> _Dataset_:
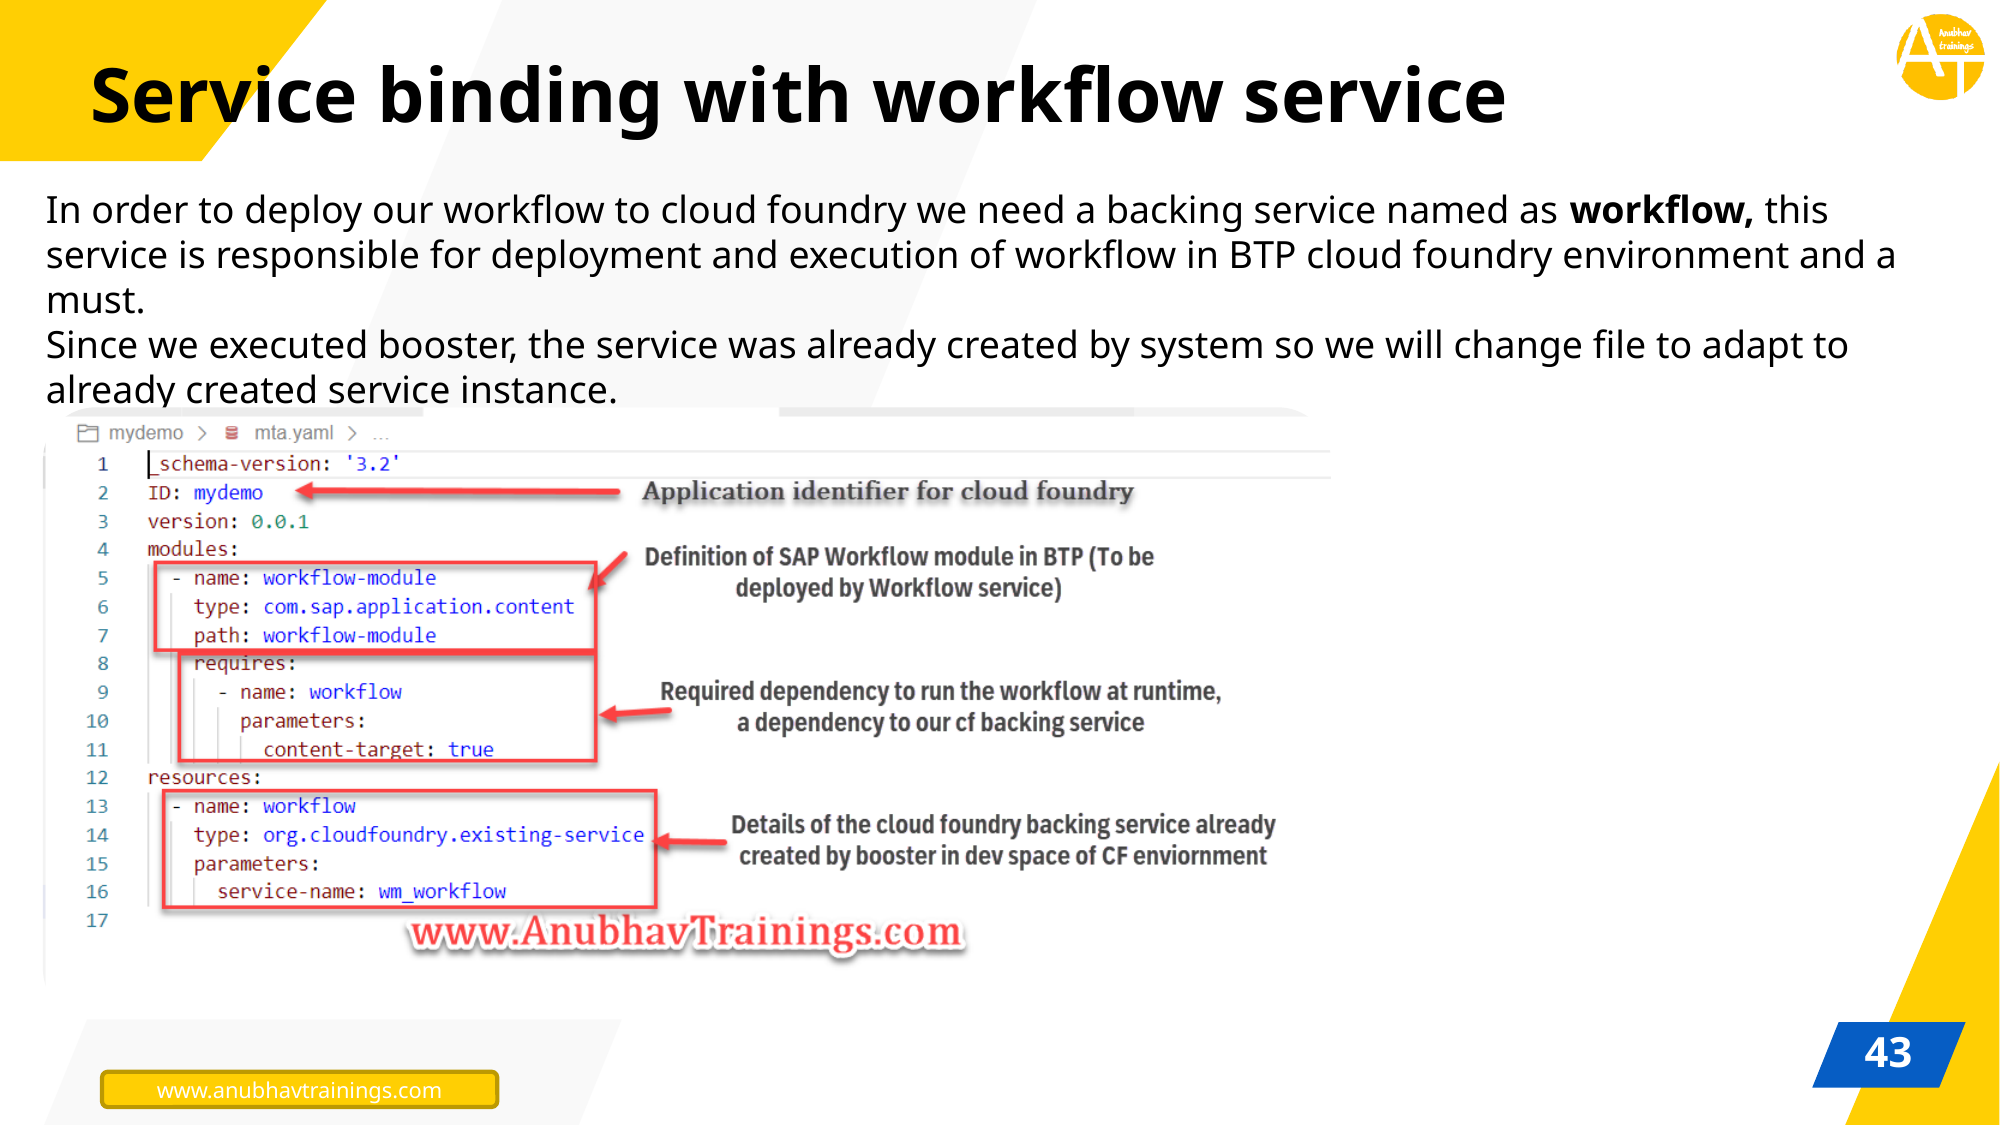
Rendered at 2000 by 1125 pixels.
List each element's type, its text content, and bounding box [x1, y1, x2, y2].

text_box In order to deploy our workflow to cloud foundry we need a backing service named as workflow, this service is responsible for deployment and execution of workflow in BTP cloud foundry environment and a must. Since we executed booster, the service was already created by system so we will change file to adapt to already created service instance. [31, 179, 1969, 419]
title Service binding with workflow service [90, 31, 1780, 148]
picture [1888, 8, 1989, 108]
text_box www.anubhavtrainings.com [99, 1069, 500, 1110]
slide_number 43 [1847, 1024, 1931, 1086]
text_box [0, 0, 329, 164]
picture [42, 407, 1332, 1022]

* * *

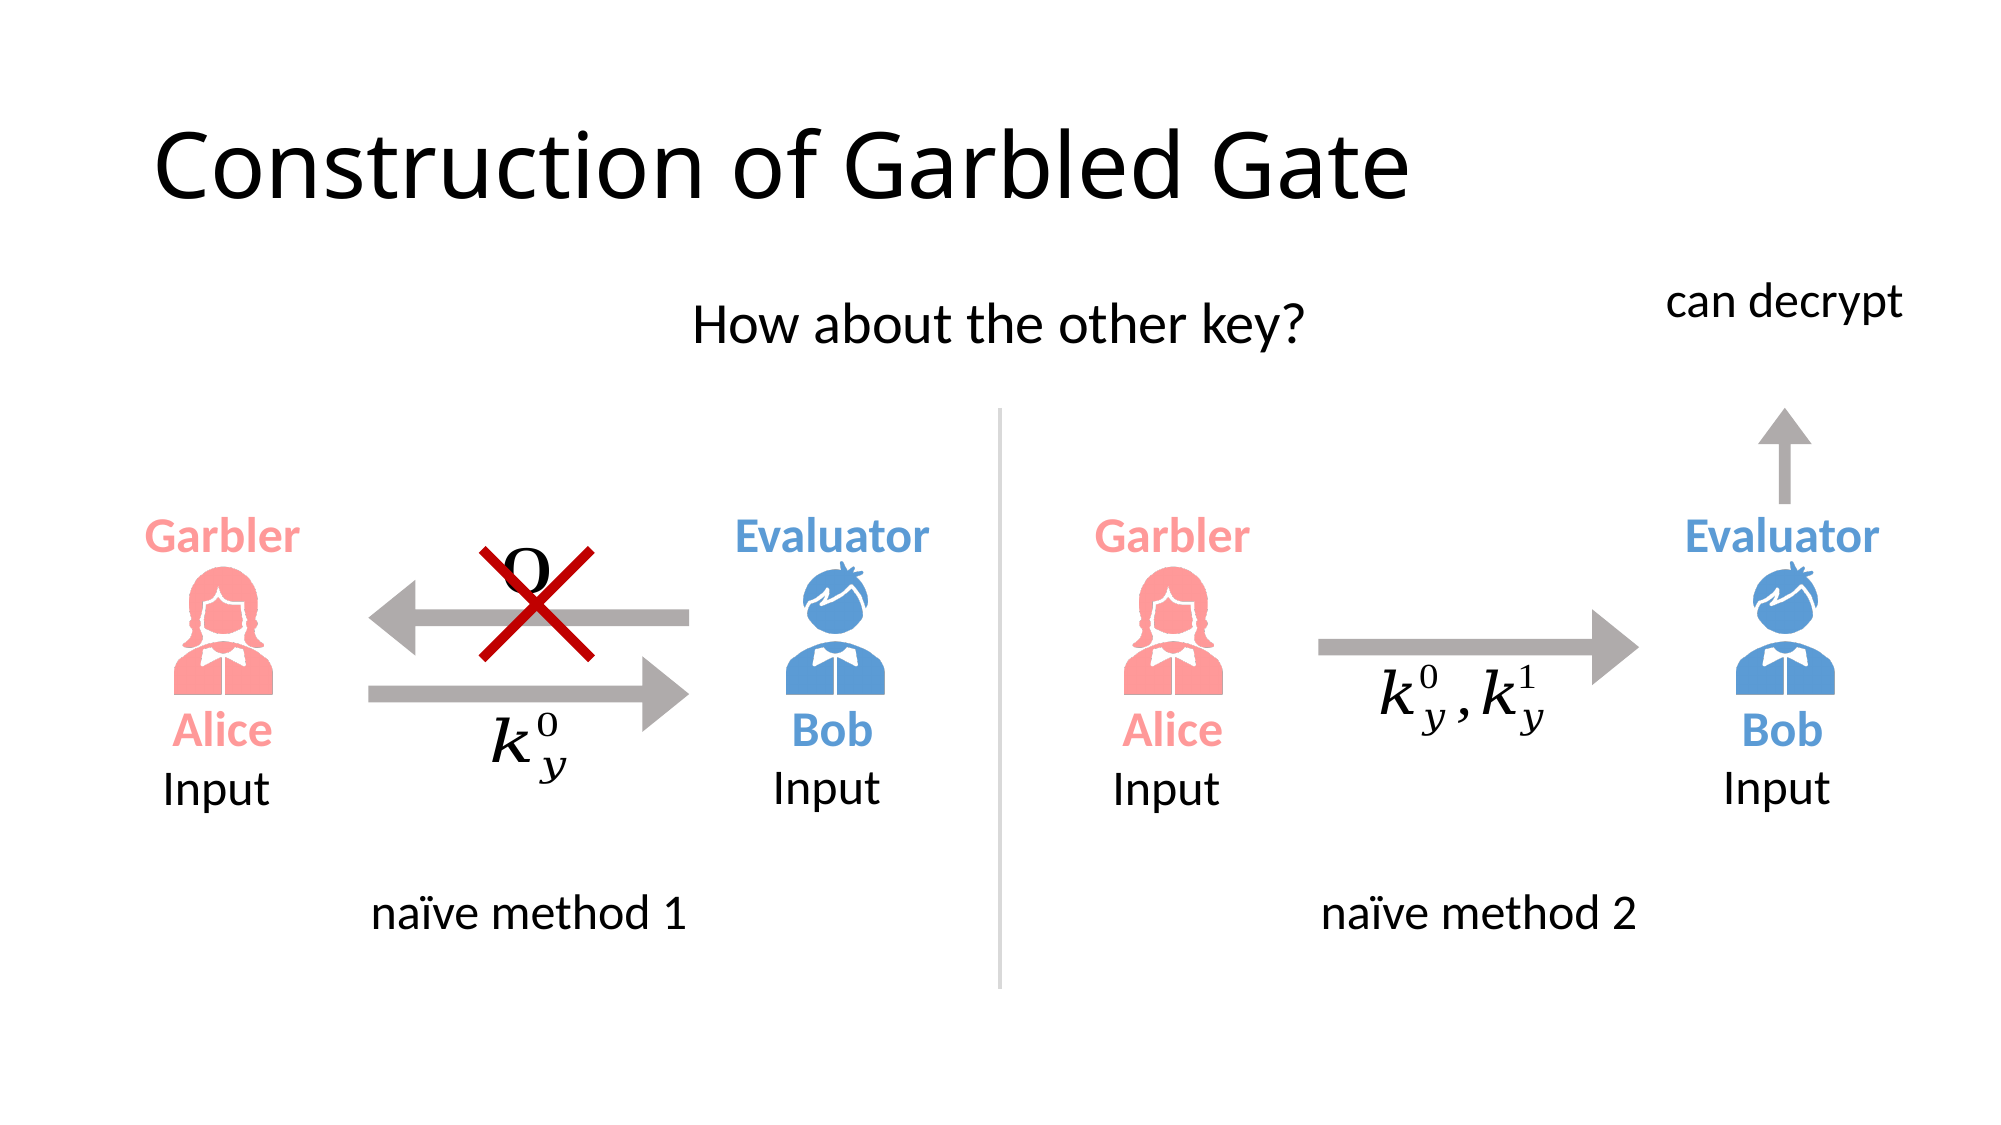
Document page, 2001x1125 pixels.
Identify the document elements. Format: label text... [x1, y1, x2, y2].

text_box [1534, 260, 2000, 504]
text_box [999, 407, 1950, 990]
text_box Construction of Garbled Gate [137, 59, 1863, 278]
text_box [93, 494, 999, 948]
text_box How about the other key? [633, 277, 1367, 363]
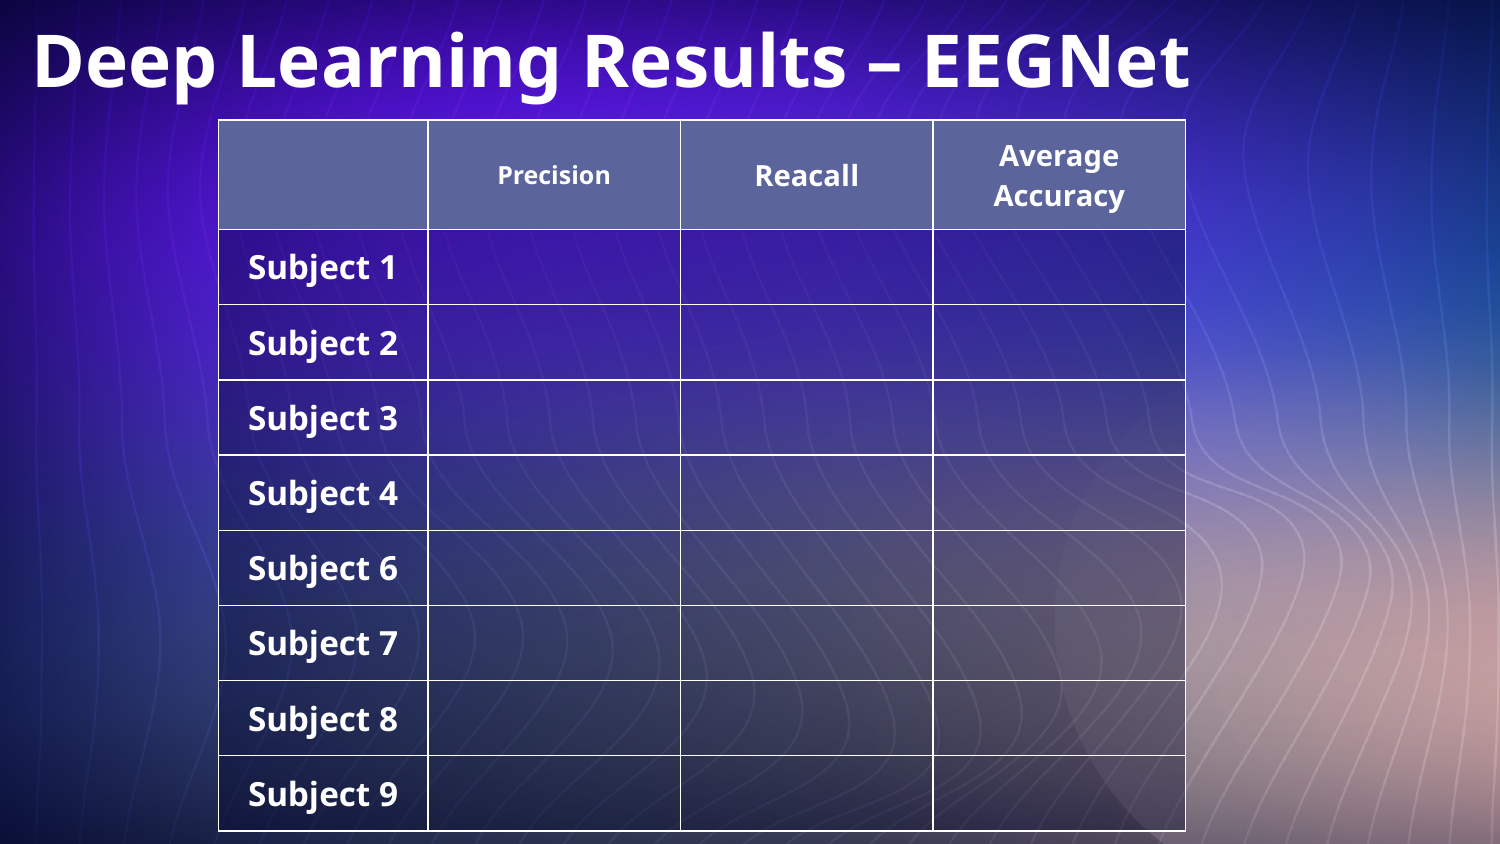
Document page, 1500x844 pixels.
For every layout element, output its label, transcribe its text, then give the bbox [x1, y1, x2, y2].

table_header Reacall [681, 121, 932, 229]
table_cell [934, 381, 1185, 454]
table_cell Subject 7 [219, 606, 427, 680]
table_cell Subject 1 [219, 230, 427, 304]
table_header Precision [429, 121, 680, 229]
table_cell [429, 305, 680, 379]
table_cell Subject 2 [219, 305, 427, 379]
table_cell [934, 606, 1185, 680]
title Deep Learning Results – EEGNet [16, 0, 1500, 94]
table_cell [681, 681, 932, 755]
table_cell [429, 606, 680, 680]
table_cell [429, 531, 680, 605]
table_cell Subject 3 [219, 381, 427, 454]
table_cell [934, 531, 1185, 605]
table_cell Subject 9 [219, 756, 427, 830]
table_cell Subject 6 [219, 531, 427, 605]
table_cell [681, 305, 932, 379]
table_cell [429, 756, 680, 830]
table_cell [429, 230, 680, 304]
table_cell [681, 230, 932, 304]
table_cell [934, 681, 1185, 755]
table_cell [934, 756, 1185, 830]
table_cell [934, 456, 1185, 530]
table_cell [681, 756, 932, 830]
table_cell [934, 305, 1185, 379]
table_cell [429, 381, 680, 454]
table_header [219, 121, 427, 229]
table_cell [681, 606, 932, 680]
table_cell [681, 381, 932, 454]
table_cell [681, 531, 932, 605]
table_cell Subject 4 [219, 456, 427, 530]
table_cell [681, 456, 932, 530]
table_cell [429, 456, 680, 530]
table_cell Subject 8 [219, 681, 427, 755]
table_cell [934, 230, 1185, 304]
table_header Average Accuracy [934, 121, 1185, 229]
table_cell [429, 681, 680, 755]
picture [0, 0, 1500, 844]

> _Exercise description_: Working from the entries above, find every line in which the word "page" occurs and copy it.

> _Solution to the exercise_:
Document page, 2001x1125 pixels.
Document page, 1500x844 pixels.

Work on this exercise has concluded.